→ Data shown
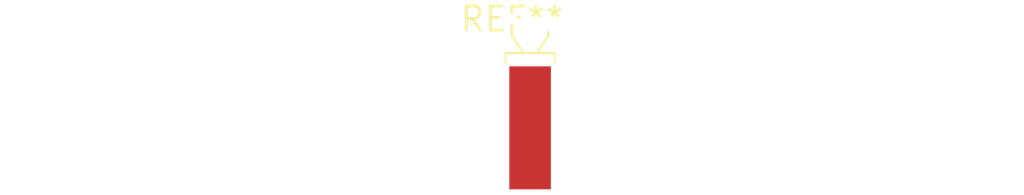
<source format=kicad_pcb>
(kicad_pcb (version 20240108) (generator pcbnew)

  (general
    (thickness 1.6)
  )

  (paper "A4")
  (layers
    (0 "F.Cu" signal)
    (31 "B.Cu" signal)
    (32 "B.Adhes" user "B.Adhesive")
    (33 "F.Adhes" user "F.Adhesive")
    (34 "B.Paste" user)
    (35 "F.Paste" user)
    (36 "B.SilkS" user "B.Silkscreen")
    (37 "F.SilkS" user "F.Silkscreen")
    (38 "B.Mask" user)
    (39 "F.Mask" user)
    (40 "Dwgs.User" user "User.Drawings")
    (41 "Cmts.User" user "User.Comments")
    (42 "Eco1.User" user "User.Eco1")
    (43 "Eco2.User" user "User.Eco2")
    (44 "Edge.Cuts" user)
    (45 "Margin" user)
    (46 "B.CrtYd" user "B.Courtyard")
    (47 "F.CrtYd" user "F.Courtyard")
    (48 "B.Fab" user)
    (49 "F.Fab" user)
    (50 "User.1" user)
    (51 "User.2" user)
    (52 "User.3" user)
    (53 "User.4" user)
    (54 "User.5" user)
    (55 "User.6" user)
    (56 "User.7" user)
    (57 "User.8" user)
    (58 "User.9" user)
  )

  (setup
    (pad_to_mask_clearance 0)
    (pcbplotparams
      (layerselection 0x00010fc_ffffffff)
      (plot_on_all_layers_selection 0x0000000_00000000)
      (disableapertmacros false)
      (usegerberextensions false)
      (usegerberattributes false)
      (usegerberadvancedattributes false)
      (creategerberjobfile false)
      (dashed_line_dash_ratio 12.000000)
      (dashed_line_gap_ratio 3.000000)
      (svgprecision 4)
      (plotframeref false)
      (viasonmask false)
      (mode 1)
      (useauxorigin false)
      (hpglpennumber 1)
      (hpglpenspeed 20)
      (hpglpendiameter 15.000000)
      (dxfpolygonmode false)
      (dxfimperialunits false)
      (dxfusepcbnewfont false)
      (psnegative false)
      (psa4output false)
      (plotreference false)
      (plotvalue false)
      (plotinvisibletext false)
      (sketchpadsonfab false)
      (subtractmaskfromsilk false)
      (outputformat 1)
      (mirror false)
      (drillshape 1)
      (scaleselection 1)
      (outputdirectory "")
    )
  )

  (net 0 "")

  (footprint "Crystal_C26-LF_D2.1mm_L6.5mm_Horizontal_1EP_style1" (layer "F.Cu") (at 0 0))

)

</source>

→ Assigned task
Where a line of the data above includes "Courtyard", copy that line.

→ Answer space
    (46 "B.CrtYd" user "B.Courtyard")
    (47 "F.CrtYd" user "F.Courtyard")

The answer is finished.